Yah, I get that age will do it as well, but really 10 years isn't much for a rebuilt carb unless it was truly subpar materials. But possible I guess.

[–] [email protected] 6 points 23 hours ago* (last edited 23 hours ago) (1 children)

Been fiddling with the idle mix adjustment screws a lot. Doesn't seem to make much difference.

That's usually a sure sign you still have an obstructed pilot or air jet.

Edit: So you apparently don't have a pilot jet, it's called an "idle pickup tube" in the diagram below. Make good and sure it and the 2 air bleed passages are clean (there is one pickup tube and 2 air passages per "barrel").

[–] [email protected] 3 points 22 hours ago (1 children)

That's a very helpful diagram.
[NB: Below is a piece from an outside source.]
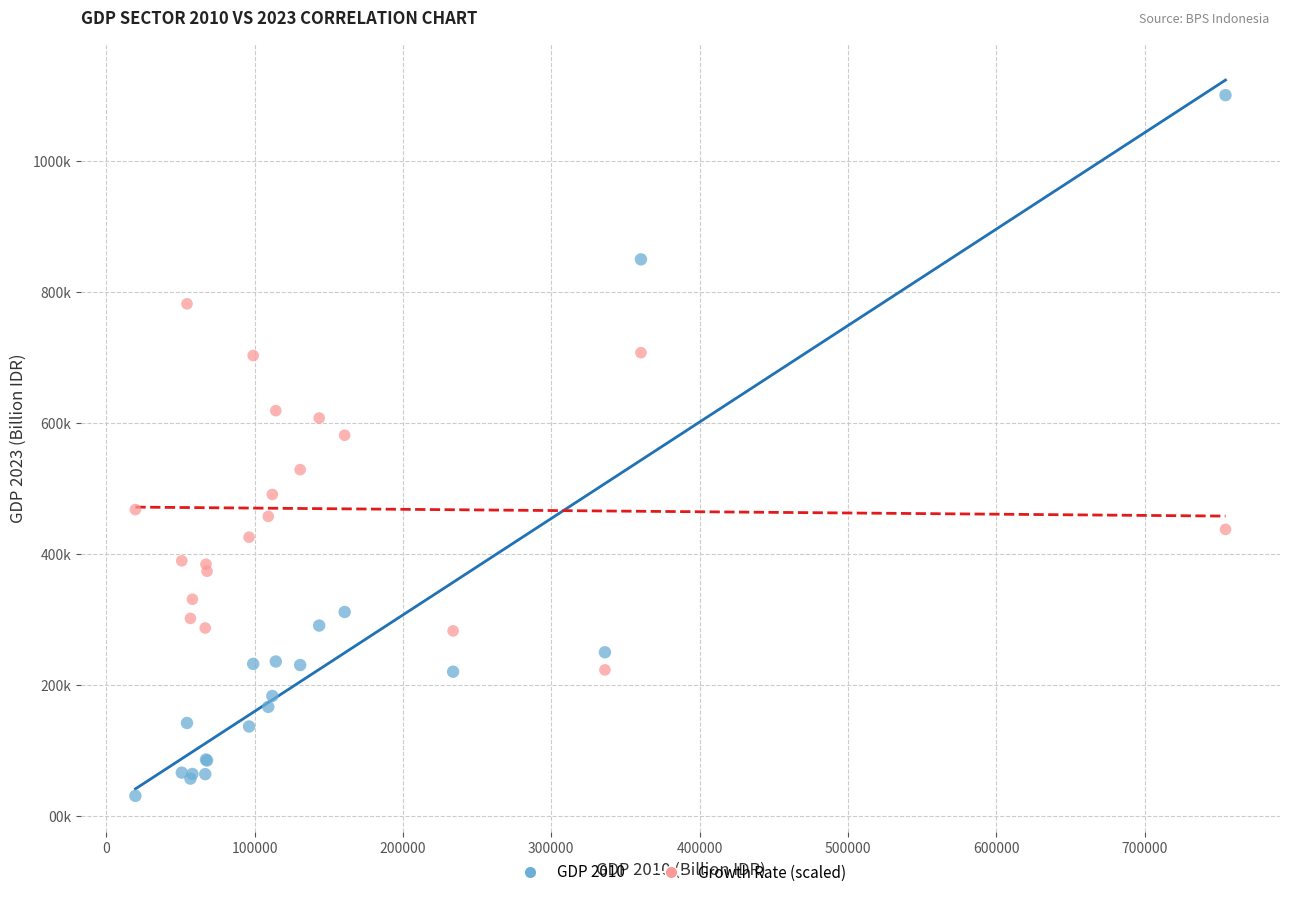

Which series reaches the minimum Y coordinate?

GDP 2010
I was blocking off holes while it hit it with air and trying to figure out what the flow was. I'm going to go over it again with this on hand.

[–] [email protected] 2 points 21 hours ago (1 children)

Keep in mind that only shows the idle circuit. But that's probably where your problem is. Also double check float height if you haven't.

[–] [email protected] 2 points 21 hours ago

Float height, you mean? Yah, I did that.

[–] [email protected] 6 points 22 hours ago

I had a pinhole leak in the diaphragm of one of my two Mikuni carb, and my twin cyl bike would act really weird.

In that case, it wouldn't evenly provide power with throttle, but just as telling was when I got going and suddenly let the throttle go, the engine would die.

Point is, look at your rubber, old stuff gets destroyed by ethanol, mileage irrelevant.

[–] Rocketpoweredgorilla 5 points 1 day ago (1 children)

Hows your anti-stall diaphragm (aka dashpot)? my buddy's old truck kept stalling coming to a stop, that was the issue with his.

[–] [email protected] 3 points 1 day ago

I don't have one, it's a MC 2150 but it's ran for years without issue. It is an auto so you'd think it would have one. But even just sitting still, it'll snuff itself if I jam the throttle and let it go.

[–] [email protected] 3 points 23 hours ago

I can't help with the problem since you've covered most of the things I would know about. Last carb I worked on was my beloved VW Beetle, and I understand how things can run fine and then suddenly just stop for no reason. But in the end, there IS a reason, somewhere.

I just commented to point out if it helps, a carburetor is just a mechanical computer. It changes the input of fuel and air based on other variables. So somewhere in the code something is now not calculating the same as it was, or the variables themselves are different. I know that doesn't answer the problem, but it's something I've always been in awe about since being told my my dad that a automatic transmission is just a fluid computer. Which is funny, since he could tear down one of those, but never could "get" how an electronic computer worked.

[–] BCsven 3 points 1 day ago

I don't have experience with that carb, but two old vehicles: One was some slime goo had clogged one of the small carb holes. Looked like maybe a rubber gasket had reacted to something and liquified and been sucked into the hole. The other car having the issue you mention was actually a faulty EGR valve getting stuck.